● WORK ITEM
Please reproduce, unchanged, the stretch of the rows below from the line containing "Get the app" through the line containing "Hotels with a Pool in Sassari".

Items from a dataset:

»»

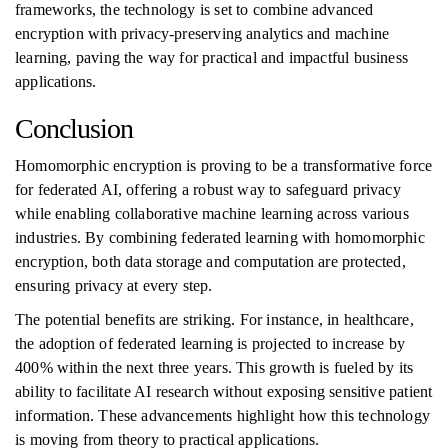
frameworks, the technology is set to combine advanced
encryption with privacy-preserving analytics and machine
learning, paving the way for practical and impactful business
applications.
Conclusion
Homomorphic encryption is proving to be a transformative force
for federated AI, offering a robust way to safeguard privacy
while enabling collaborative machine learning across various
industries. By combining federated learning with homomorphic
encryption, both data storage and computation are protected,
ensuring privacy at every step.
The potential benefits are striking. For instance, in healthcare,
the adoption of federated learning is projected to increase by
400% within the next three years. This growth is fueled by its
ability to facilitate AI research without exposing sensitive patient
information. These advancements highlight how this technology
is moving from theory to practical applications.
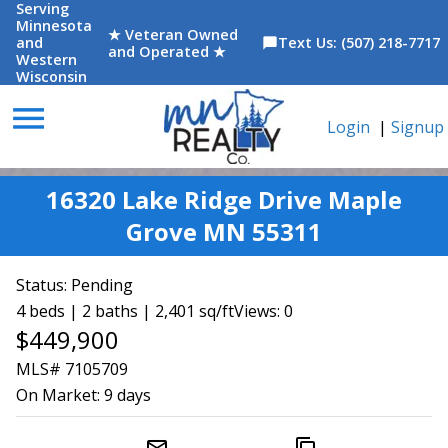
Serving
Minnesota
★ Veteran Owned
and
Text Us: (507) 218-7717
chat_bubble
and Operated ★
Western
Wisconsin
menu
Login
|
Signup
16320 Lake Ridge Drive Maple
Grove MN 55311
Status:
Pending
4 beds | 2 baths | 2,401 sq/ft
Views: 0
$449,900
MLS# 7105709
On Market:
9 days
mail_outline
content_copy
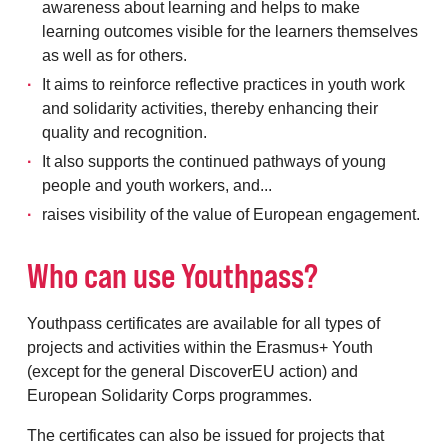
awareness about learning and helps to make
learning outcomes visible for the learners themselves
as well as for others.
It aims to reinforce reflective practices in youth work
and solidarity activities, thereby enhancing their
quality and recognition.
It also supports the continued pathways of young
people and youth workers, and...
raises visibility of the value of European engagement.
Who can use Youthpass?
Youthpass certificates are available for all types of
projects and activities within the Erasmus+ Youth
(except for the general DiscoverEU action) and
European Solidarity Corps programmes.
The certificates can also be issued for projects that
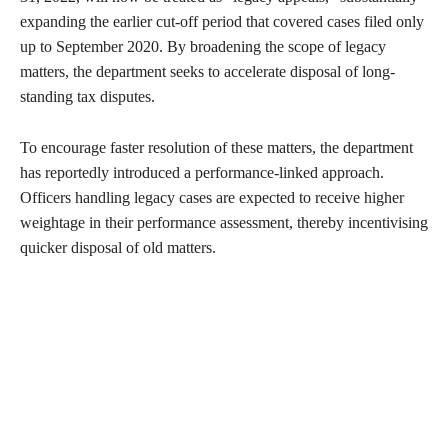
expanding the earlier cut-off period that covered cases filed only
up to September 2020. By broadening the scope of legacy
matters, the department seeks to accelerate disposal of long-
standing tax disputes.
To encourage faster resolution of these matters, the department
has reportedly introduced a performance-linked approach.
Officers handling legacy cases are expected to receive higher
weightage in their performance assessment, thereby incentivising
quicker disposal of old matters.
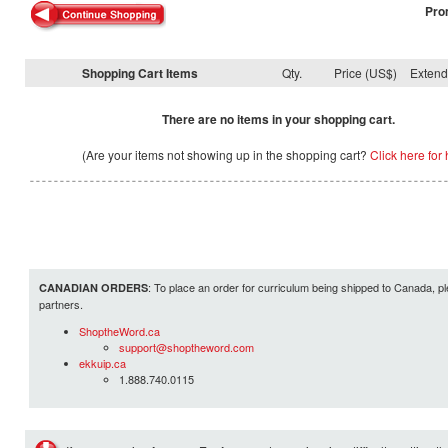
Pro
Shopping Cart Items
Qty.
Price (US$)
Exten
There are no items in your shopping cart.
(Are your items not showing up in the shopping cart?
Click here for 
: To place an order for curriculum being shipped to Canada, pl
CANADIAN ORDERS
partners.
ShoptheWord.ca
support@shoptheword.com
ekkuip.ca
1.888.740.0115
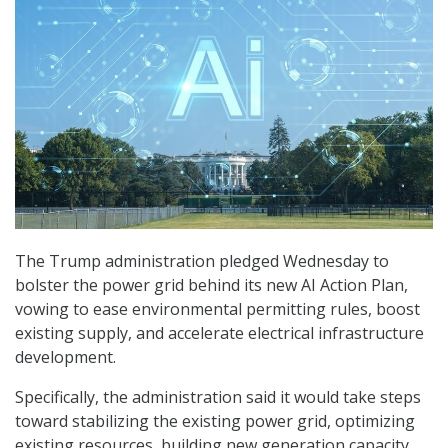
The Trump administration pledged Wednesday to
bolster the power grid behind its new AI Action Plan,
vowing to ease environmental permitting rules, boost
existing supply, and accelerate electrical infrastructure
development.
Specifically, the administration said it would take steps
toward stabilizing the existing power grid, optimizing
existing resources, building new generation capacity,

««
»»

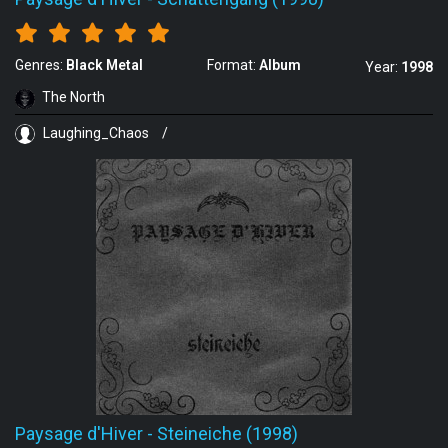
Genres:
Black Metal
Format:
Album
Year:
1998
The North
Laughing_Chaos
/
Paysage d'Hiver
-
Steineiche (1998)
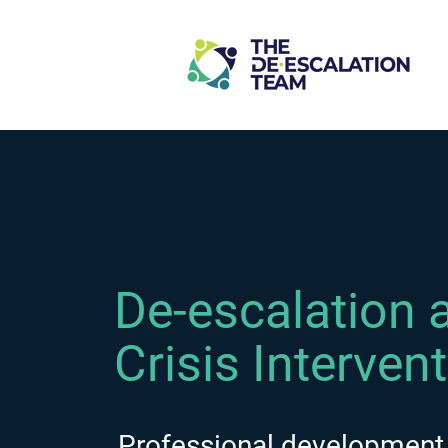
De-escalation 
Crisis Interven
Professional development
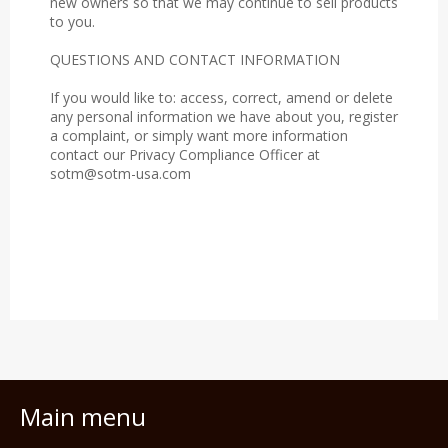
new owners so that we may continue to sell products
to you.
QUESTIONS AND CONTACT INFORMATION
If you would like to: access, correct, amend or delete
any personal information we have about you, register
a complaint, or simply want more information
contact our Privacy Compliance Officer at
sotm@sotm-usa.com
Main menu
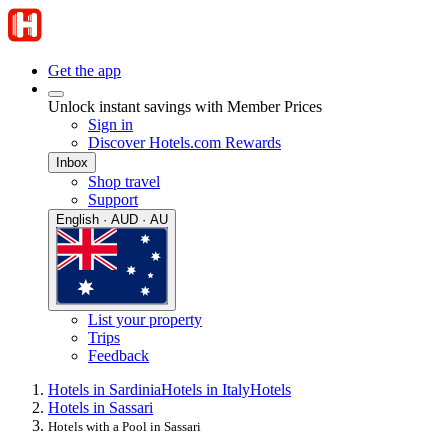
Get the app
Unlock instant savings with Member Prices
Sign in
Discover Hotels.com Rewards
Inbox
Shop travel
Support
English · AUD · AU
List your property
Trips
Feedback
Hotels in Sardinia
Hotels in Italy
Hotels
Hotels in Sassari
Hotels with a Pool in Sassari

««

● WRITTEN ANSWER
Get the app
Unlock instant savings with Member Prices
Sign in
Discover Hotels.com Rewards
Inbox
Shop travel
Support
English · AUD · AU
List your property
Trips
Feedback
Hotels in Sardinia
Hotels in Italy
Hotels
Hotels in Sassari
Hotels with a Pool in Sassari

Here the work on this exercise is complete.